[Exercise description]
Copy all lines below that use the word "down".
--------------------
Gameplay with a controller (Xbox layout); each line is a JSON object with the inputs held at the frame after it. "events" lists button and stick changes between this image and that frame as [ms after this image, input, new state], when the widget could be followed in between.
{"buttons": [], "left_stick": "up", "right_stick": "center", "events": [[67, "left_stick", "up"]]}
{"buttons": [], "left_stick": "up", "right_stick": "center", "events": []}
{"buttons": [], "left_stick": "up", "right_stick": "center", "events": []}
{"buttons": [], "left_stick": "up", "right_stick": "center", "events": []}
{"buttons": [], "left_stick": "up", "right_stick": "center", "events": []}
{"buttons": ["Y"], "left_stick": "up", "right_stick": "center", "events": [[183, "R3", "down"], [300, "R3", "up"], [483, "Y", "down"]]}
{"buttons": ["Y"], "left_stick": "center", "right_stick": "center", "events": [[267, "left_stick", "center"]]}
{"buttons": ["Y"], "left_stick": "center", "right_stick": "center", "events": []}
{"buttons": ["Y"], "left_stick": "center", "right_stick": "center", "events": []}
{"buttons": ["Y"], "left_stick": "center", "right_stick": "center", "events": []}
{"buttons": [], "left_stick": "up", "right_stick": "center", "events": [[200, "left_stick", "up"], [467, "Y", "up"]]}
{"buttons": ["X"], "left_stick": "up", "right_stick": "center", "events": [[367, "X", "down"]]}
--------------------
[Answer area]
{"buttons": ["Y"], "left_stick": "up", "right_stick": "center", "events": [[183, "R3", "down"], [300, "R3", "up"], [483, "Y", "down"]]}
{"buttons": ["X"], "left_stick": "up", "right_stick": "center", "events": [[367, "X", "down"]]}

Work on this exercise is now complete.